Here is the plan with sizes and the mod for the top part:
From yellow I will need the following parts:
- 5 x triangles with edge length 3 (middle)
- 2 x triangles with edge length 2 (tail)
- 4 x triangles with edge length 1 (claws)
- 2 x trapezoids edge lengths 7 and 6 (wings, top)
- 4 x parallelograms edge length 5 (wings, middle)
- 2 x trapezoids edge lengths 4 and 3 (wings, bottom)
- 4 x trapezoids edge lengths 3 and 2 (feet, arm top)
- 2 x parallelograms edge length 4 (arm middle)
- 2 x trapezoids edge lengths 2 and 1 (arm bottom)
- 2 x parallelograms edge length 2 (legs)
And from green:
- 17 x triangles with edge length 3 (along the middle, between wing and leg)
- 2 x triangles with edge length 4 (middle top and bottom)
- 2 x triangles with edge length 2 (between wing and leg)
- 2 x 1,5 triangles with edge length 11 (bottom edges)
- 2 x 0,5 triangles with edge length 7 (side edge)
- 2 x triangles with edge length 1 (wing tip)
- 6 x triangles with edge length 6 (top edges)
- 2 x parallelograms with edge length 7 (along the wing tips)
- 6 x parallelograms with edge length 5 (wing tip to claw, between wing parts)
- 2 x parallelograms with edge length 6 (along triforce edges)
- 2 x parallelograms with edge length 2 (between wing and leg)
- 4 x trapezoids with edge lengths 3 and 2 (tail edge)
- 2 x trapezoids with edge lengths 2 and 1 (between claws)
- 2 x trapezoids with edge lengths 8 and 7 (top of wing)
- 2 x trapezoids with edge lengths 6 and 5 (between top and middle wing parts)
Final plan
In the end I decided to make this as an applique.

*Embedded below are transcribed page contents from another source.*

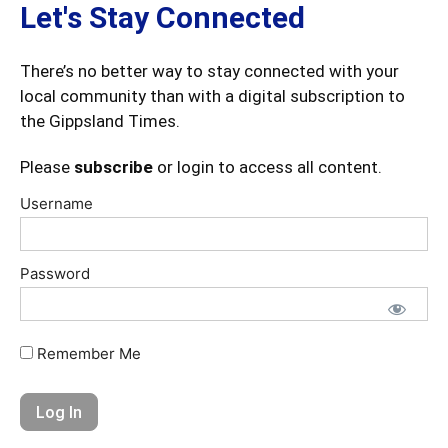
Let's Stay Connected
There’s no better way to stay connected with your
local community than with a digital subscription to
the Gippsland Times.
Please
subscribe
or login to access all content.
Username
Password
Remember Me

So instead of calculating the seam allowances needed in all those pieces and cutting and sewing them together one by one, I will just cut 9 larger pieces from the yellow fabric, that I will then sew on top of the green. Way less pieces, way less work and I don't need to worry about every single tiny piece aligning properly.
The 9 pieces in this scenario are:
- 2 x wing
- 2 x leg
- 3 x triangle
- body
- tail
After all the plans, action!
I have only done applique once before and that was quite small and very much improvised on the spot. What I did was sew the pieces by hand first so they wouldn't move when sewing with the machine. After that I took out the hand sewn thread.
This worked well enough for the small pot holders, but for a larger thing it isn't the best. Luckily strilla told me of "liimaharso", which is basically buckram that has glue on both sides and is often used when doing appliques. So I bought some of that, printed the triforce bird in the proper size and after some cutting and taping, drew all the pieces needed on the buckram.